BEGIN

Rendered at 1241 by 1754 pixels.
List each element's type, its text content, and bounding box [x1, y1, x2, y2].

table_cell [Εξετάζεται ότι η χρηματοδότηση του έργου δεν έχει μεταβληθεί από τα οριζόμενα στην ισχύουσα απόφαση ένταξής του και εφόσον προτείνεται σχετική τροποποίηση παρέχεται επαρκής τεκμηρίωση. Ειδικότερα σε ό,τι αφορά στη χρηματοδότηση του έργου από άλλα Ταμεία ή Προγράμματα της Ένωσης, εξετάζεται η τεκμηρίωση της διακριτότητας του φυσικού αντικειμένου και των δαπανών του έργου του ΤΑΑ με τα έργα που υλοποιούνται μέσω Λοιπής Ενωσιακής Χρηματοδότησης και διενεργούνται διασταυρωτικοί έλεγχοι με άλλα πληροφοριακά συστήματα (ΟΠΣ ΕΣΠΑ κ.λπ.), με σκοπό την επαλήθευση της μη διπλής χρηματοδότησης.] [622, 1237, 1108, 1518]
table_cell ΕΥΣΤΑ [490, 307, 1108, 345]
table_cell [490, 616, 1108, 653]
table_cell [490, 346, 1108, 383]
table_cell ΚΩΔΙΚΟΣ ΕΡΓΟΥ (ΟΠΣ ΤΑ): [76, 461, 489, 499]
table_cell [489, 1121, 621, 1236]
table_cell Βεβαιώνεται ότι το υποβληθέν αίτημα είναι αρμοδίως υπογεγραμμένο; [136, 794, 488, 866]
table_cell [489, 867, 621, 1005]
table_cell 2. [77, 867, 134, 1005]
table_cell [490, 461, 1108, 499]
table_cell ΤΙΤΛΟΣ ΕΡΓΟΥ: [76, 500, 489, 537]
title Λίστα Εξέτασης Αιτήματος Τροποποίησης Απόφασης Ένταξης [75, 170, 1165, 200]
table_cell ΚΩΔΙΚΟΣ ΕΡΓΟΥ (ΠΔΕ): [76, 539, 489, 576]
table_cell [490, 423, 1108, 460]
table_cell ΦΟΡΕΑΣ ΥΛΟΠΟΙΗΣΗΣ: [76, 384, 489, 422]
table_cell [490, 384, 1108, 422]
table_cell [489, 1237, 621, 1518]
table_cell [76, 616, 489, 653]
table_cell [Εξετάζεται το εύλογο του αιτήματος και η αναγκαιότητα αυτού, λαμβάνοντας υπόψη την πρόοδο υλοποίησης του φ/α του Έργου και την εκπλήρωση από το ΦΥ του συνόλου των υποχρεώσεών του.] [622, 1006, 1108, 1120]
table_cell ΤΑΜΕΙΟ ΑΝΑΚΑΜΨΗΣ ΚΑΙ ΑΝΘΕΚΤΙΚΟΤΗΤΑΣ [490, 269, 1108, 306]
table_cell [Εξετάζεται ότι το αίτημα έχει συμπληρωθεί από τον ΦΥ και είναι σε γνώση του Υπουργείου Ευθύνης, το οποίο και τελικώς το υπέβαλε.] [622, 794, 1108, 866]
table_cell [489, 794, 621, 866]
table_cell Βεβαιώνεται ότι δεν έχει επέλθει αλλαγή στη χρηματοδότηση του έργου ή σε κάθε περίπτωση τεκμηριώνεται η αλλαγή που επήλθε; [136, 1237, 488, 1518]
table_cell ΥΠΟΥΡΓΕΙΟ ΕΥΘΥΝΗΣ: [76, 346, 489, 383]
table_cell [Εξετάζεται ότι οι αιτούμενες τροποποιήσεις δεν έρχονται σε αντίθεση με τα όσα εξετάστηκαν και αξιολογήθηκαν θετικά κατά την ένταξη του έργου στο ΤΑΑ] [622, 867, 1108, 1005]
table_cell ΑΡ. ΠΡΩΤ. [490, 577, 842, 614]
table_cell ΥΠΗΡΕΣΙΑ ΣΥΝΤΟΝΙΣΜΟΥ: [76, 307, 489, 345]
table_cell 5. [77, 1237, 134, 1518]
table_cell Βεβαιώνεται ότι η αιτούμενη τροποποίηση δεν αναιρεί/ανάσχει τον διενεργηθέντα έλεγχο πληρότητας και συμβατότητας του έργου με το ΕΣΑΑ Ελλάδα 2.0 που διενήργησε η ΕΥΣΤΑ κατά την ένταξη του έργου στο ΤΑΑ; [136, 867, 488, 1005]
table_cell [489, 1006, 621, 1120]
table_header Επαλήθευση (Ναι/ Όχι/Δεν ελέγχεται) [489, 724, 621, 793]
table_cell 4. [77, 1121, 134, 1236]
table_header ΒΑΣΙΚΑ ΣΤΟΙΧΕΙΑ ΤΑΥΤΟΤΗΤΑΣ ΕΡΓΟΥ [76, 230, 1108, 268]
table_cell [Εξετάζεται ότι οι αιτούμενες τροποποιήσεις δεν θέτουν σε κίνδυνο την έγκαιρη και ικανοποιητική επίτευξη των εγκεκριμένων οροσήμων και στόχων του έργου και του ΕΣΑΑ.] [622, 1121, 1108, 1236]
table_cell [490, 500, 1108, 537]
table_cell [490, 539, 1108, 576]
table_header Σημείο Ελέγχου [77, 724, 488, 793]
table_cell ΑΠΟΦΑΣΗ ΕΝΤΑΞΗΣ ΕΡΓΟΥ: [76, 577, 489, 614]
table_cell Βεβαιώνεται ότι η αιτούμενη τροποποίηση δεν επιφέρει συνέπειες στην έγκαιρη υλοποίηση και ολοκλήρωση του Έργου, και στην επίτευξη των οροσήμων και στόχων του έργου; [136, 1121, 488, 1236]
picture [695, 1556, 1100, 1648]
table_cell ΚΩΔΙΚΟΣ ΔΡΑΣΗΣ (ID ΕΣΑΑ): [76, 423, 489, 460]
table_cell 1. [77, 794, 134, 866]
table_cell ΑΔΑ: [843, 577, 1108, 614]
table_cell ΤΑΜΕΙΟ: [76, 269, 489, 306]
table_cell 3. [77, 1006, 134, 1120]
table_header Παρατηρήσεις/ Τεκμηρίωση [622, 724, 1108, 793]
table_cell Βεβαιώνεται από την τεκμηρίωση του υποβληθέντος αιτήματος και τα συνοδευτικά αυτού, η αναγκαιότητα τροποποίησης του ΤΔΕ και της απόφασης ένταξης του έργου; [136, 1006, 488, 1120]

END

GOAL OF THE EXERCISE: Work out how many lines of the data above contain the string "ΕΥΣΤΑ" and give the number alone.

RESULT FOR THIS TASK: 2